Saya tersenyum dan turun, lalu pergi ke sana, menemui penjaga tiket yang tak tahu sedang apa duduk di situ. Subhanallah, Saudara-Saudara! Subhanallah, coba kamu lihat, loket tiket itu ada di bagian sebelah kanan gerbang.

”Selamat malam, Pak!” saya menyapanya dengan membungkuk biar bisa bicara dengan dia melalui lo-bang kecil yang ada di loket itu.
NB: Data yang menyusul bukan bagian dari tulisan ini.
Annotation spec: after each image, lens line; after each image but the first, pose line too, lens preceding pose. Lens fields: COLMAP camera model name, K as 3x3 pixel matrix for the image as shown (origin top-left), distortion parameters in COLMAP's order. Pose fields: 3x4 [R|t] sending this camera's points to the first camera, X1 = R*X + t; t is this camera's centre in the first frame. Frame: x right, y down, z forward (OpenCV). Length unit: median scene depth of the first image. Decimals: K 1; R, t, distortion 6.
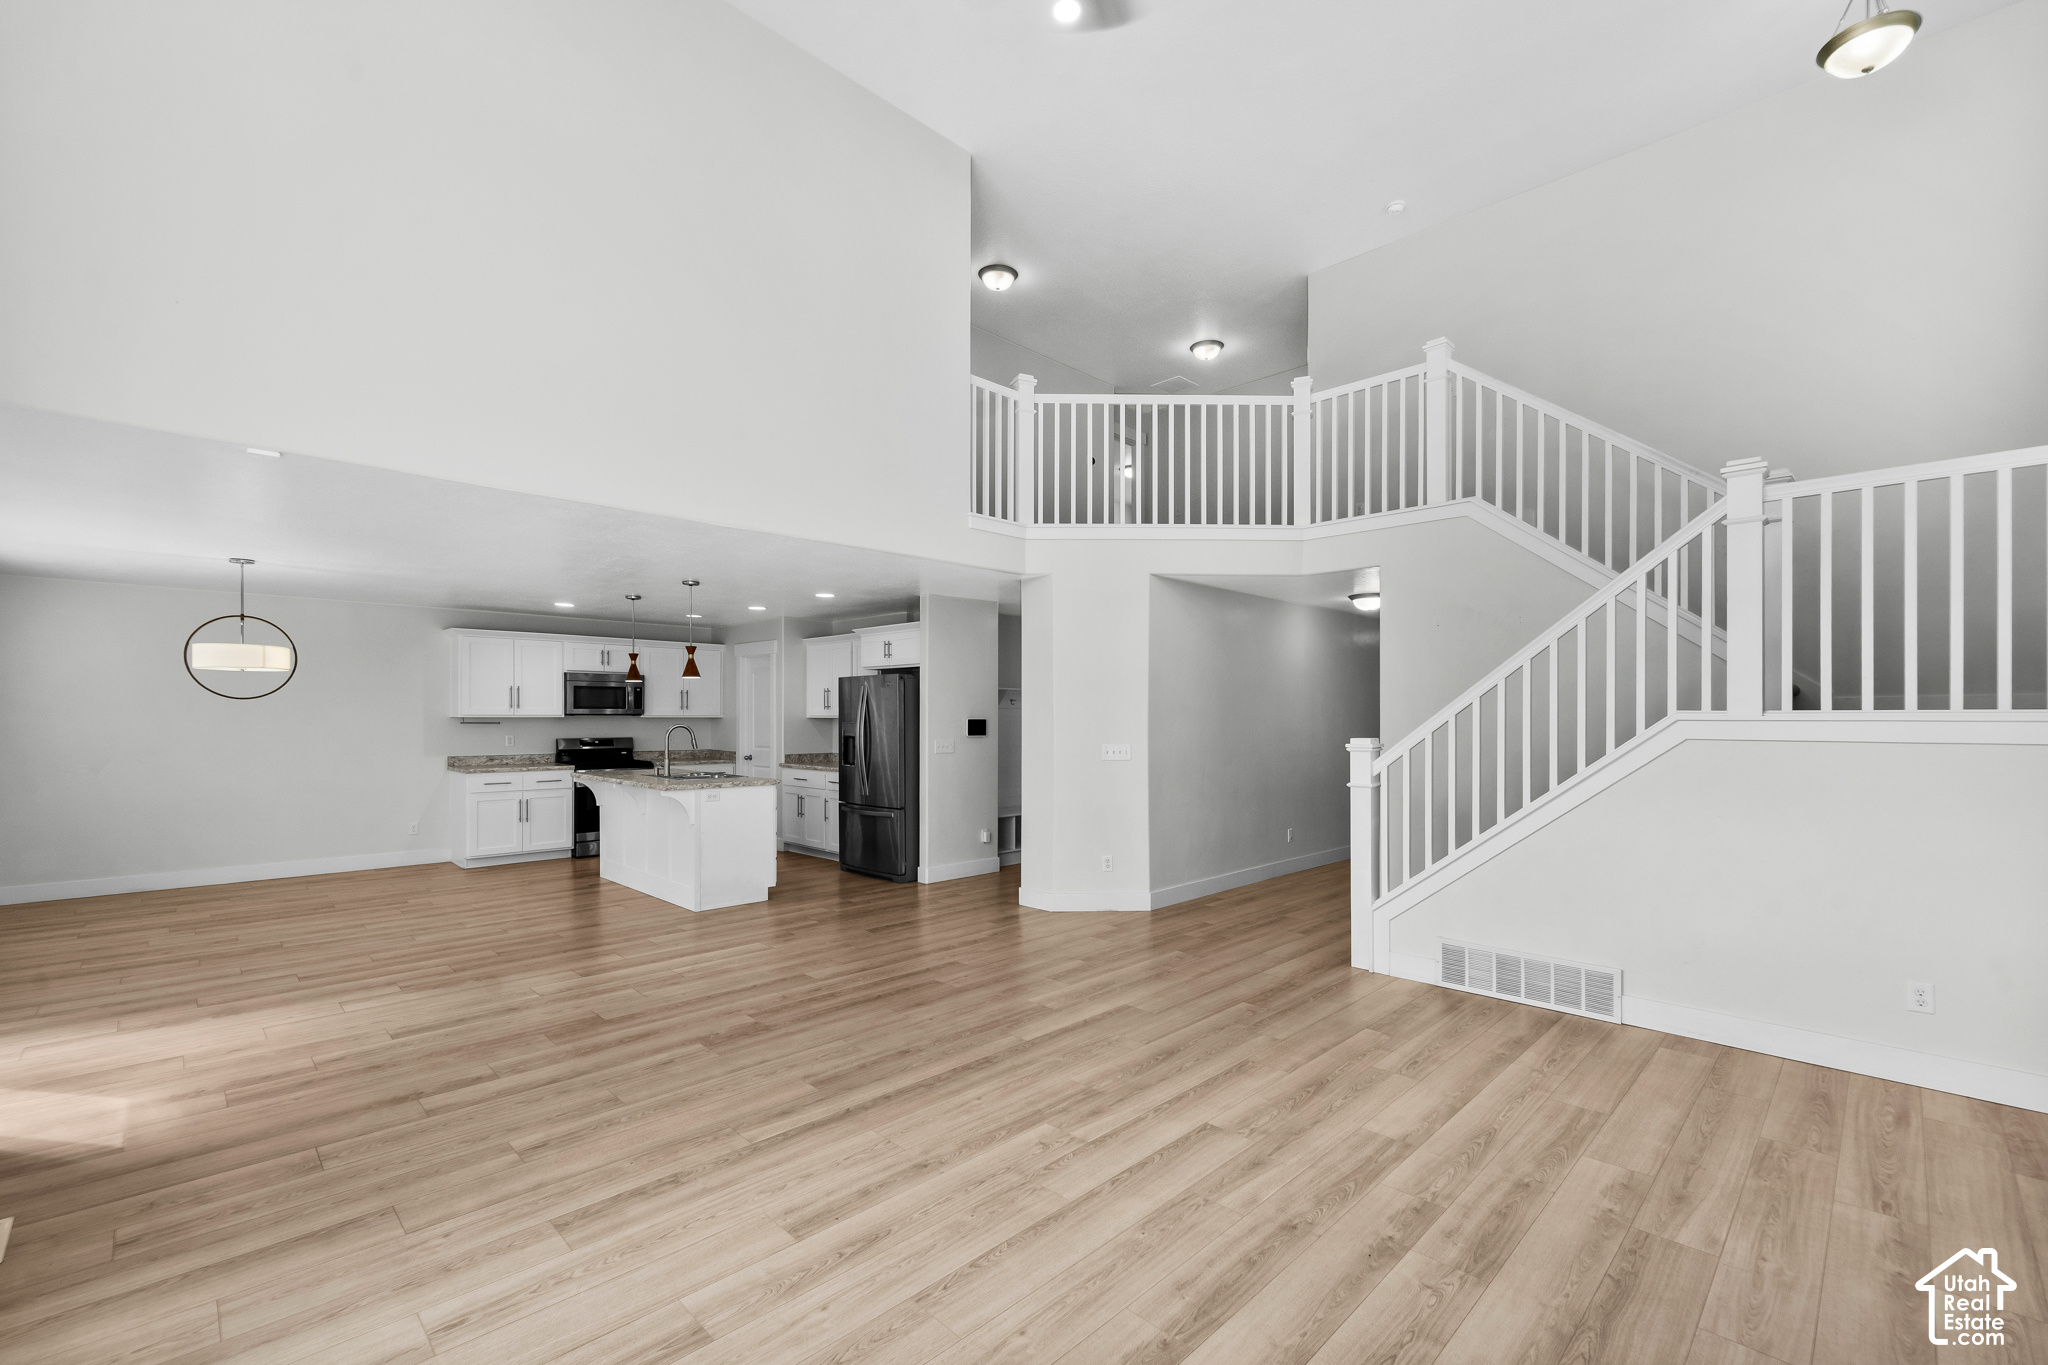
lens RADIAL K [[853.2, 0, 1009.0], [0, 853.2, 704.1], [0, 0, 1]] dist [0.000187, -0.002917]
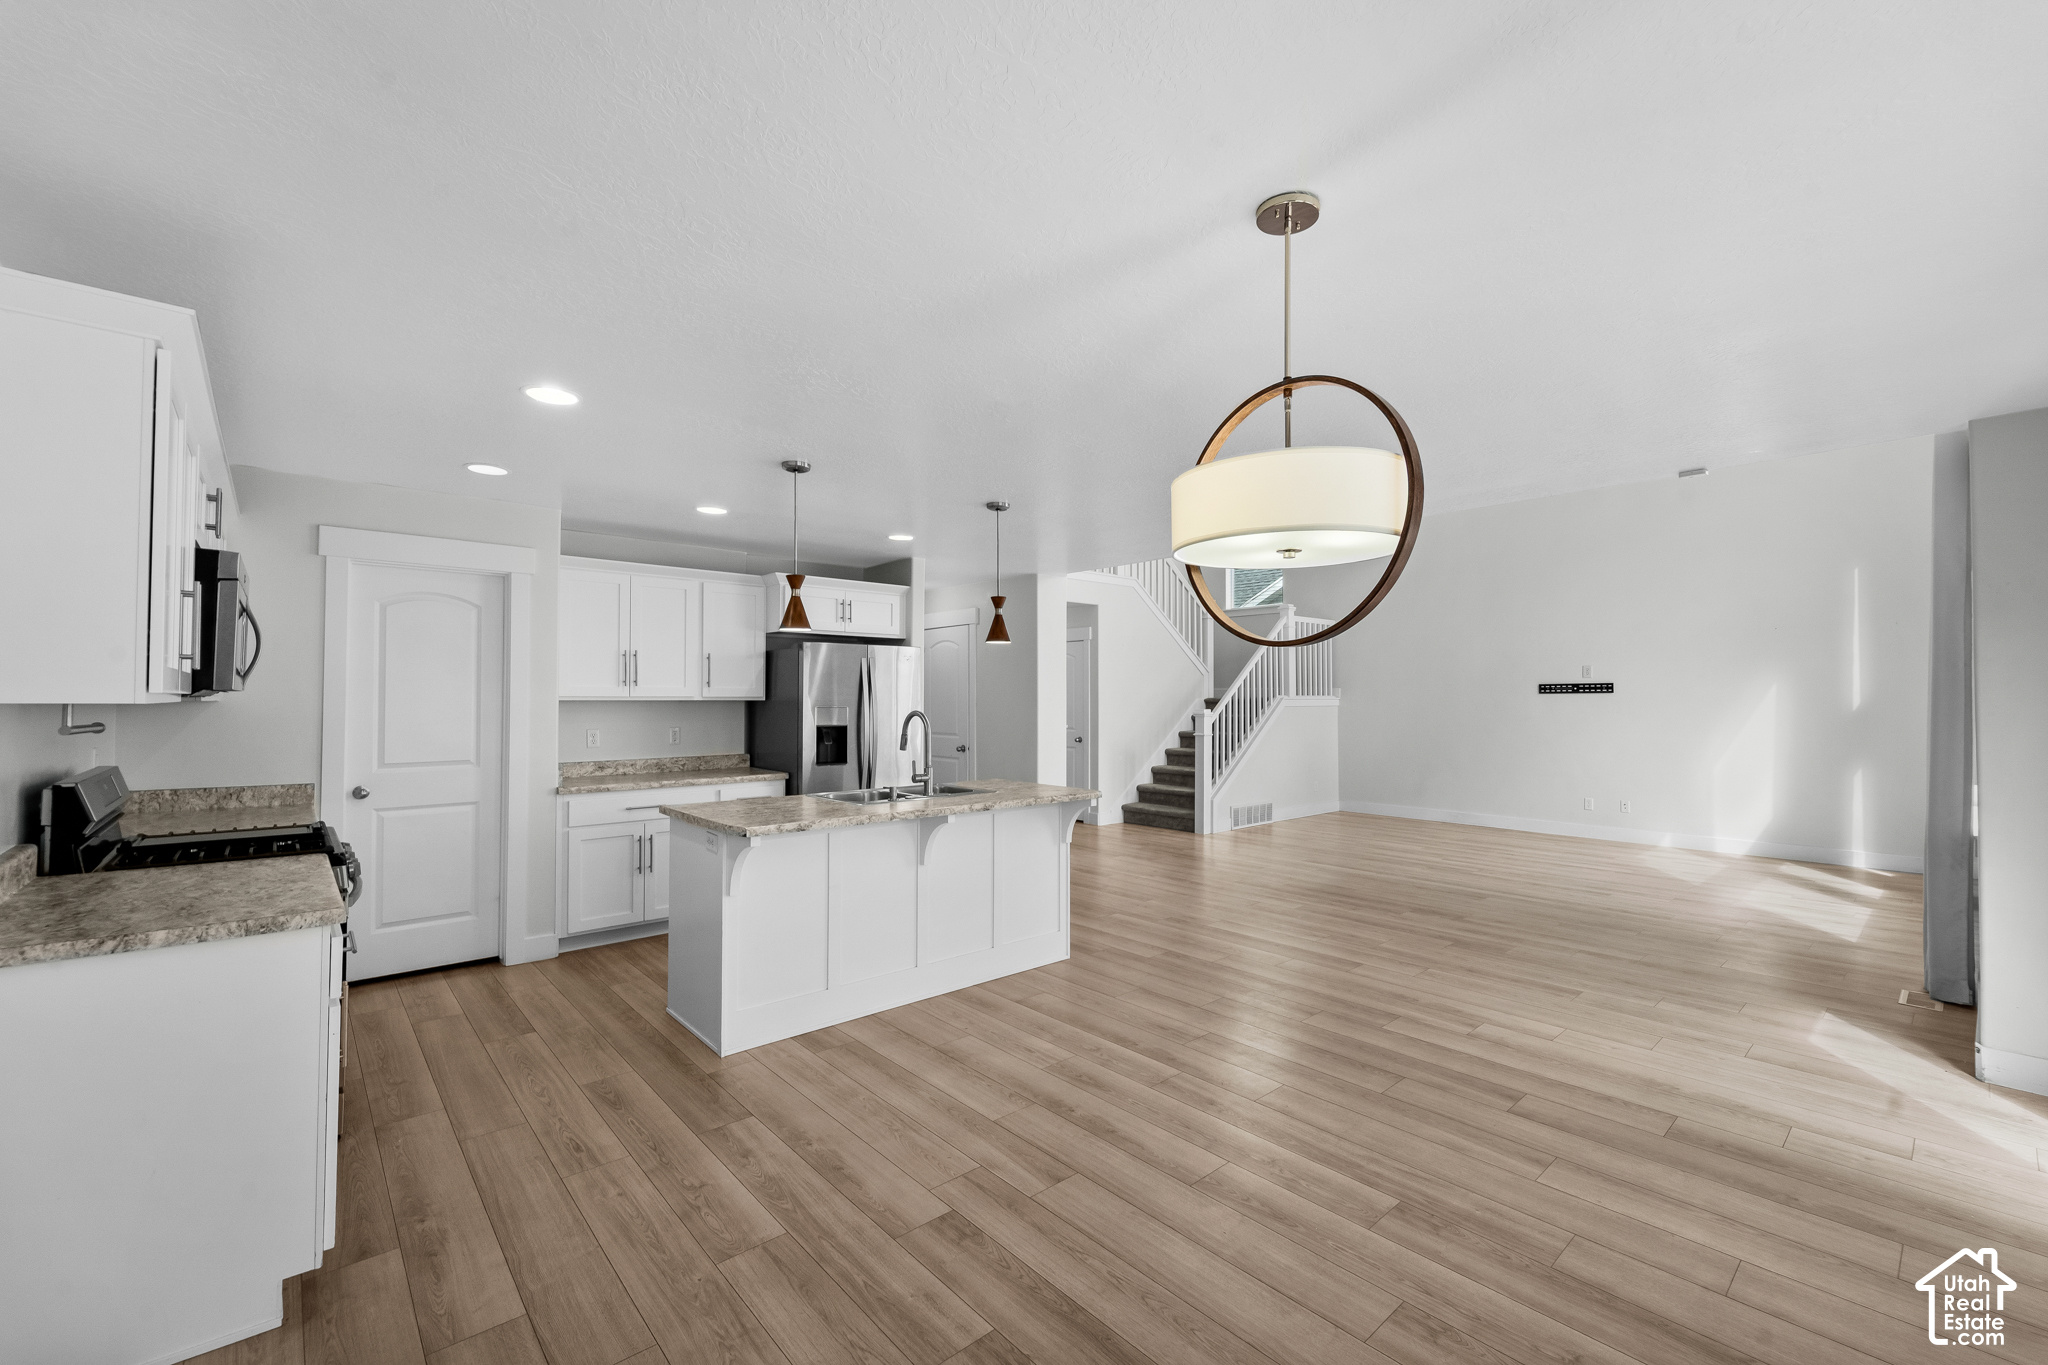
lens RADIAL K [[853.2, 0, 1010.4], [0, 853.2, 686.5], [0, 0, 1]] dist [0.000187, -0.002917]
pose [[0.061415, 0.012456, 0.998035, -1.613930], [-0.015517, 0.999813, -0.011524, 0.017647], [-0.997992, -0.014779, 0.061597, 1.442427]]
”Malam,” katanya. Itu kata si Bapak penjaga tiket yang saya tebak umurnya sudah di atas 40 tahun, tapi kalau ditanya, kayaknya dia akan ngaku masih umur 25. Dia pake jaket yang ada penutup kepalanya. ”Malam,” katanya sambil membungkukkan dirinya juga.

”Maaf, Pak.”

”Iya?”

”Saya dari rombongan rumah sakit jiwa!” kata saya langsung saja pada pokoknya.

”Rumah sakit apa?”

”Rumah sakit jiwa, Pak!”

”Rumah sakit jiwa?” dia bertanya ingin lebih yakin dengan yang saya katakan.

”Iya. Dari rumah sakit jiwa,” jawab saya dengan volume suara yang sengaja saya bikin lebih keras karena saya kuatir mungkin saja malam itu dia adalah karyawan yang harus pura-pura tuli.
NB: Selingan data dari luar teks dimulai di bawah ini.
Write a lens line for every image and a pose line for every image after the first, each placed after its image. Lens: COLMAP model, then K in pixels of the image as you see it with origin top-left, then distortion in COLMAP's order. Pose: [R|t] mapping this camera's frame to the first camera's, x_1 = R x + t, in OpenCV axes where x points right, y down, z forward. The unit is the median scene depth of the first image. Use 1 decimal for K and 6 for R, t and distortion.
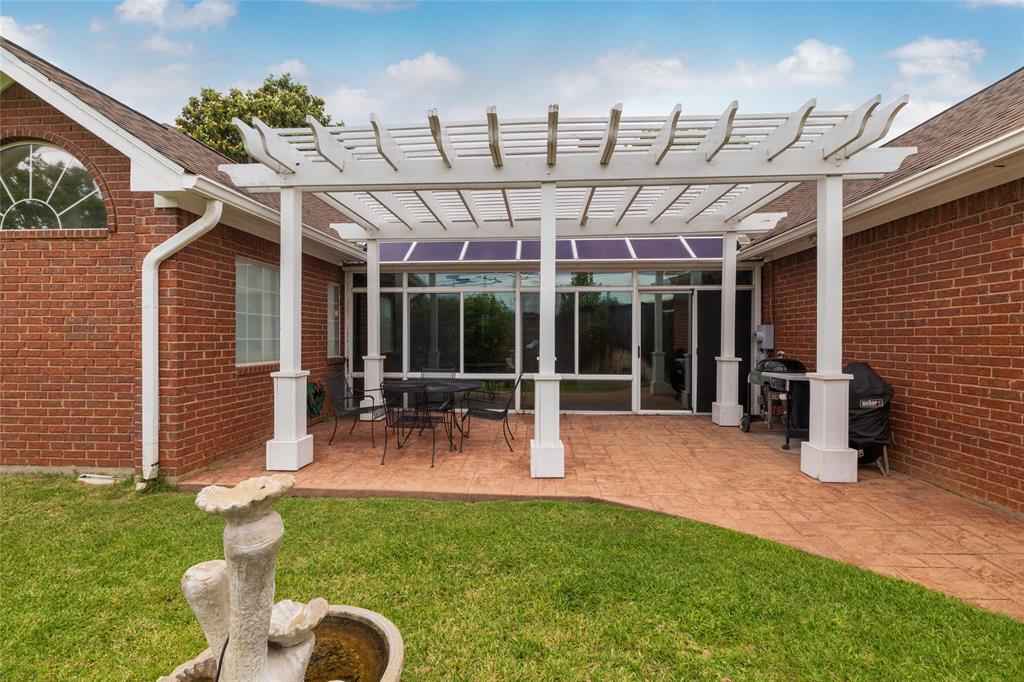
lens RADIAL K [[446.3, 0, 509.1], [0, 446.3, 338.7], [0, 0, 1]] dist [0.000284, 0.001198]
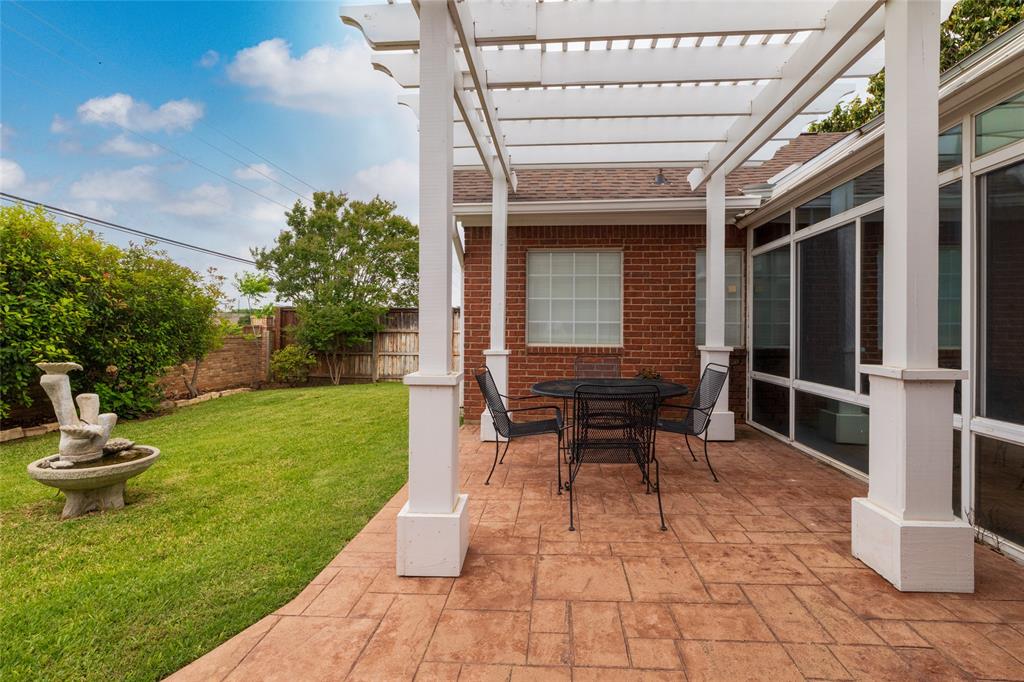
lens RADIAL K [[456.5, 0, 537.5], [0, 456.5, 333.4], [0, 0, 1]] dist [-0.002037, -0.000037]
pose [[-0.025214, 0.010261, -0.999629, 0.609821], [-0.008071, 0.999913, 0.010468, 0.020669], [0.999650, 0.008332, -0.025129, 1.106841]]
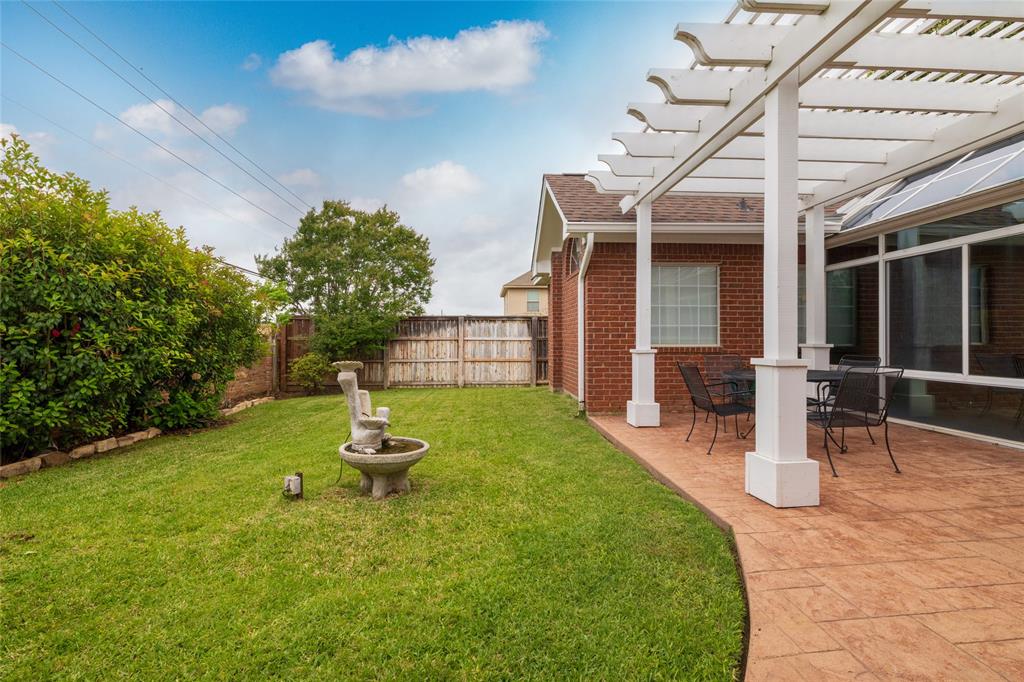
lens RADIAL K [[456.5, 0, 504.6], [0, 456.5, 338.6], [0, 0, 1]] dist [-0.002037, -0.000037]
pose [[0.110541, -0.000866, -0.993871, 0.740245], [0.000055, 1.000000, -0.000865, 0.043721], [0.993872, 0.000041, 0.110541, 0.469346]]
”Oh? Ada apa ya?” tanya dia.

”Ini, saya bawa pasien, Pak. Mau mandi di sini. Mau terapi. Bisa ya?”

”Oh?” Saya melihat sepertinya dia bingung. Memandang ke arah mobil, juga memandang ke arah jauh, ke arah pos satpam yang ada di sana, di arah seberang jalan masuk menuju tempat pemandian.
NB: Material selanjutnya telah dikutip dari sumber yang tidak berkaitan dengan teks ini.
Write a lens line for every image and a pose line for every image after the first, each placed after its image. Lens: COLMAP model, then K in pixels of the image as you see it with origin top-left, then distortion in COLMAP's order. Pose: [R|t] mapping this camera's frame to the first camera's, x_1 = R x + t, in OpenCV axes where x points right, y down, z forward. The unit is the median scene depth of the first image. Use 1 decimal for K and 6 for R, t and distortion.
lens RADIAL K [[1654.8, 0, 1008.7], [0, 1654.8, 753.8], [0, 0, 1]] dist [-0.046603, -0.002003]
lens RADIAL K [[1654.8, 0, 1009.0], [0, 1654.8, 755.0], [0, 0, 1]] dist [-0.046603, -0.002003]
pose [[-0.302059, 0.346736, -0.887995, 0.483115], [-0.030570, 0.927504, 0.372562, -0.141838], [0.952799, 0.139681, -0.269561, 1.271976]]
Saksikanlah, si Tukang Tiket itu mulai turun dari kursinya. ”Bentar ya, Pak!” katanya, kemudian dia keluar dari sarangnya dan memanggil satpam yang saya lihat sedang duduk nonton teve di poskonya. ”Pak Ujang!” dia teriak. Pak Ujang yang dipanggilnya itu adalah manusia yang sudah agak tua. Malam itu, dia tampil dengan gaya andalannya: look army, yang sepadan dengan badannya yang gemuk dan mukanya yang baby face dan poskonya yang remang-remang dan pot bunganya yang rimbun dan lain-lain sebagainya, kamu harus datang sendiri deh, kalau ingin detail!

”Iya?” tanya pak satpam itu setelah kemudian bergabung bersama kami sambil memasukkan kedua tangannya ke dalam kantong jaketnya. Kayaknya, dia ingin tampil wibawa, padahal saya tahu itu karena dia kedinginan.

”Pak Handi masih ada ya?” tanya si Tukang Tiket kepadanya.

”Masih kayaknya,” jawab dia sambil memandang ke arah saya, lalu bertanya, ”Ada apa ya, Pak?”

Yang menjawab bukan saya, melainkan si Tukang Tiket itu.

”Ini, Pak Ujang. Si Bapak ini ... bawa rombongan rumah sakit jiwa!”

”Rumah sakit jiwa?” Pak Ujang langsung merasa kaget, lalu memandang ke arah saya dan kemudian memandang ke arah mobil juga.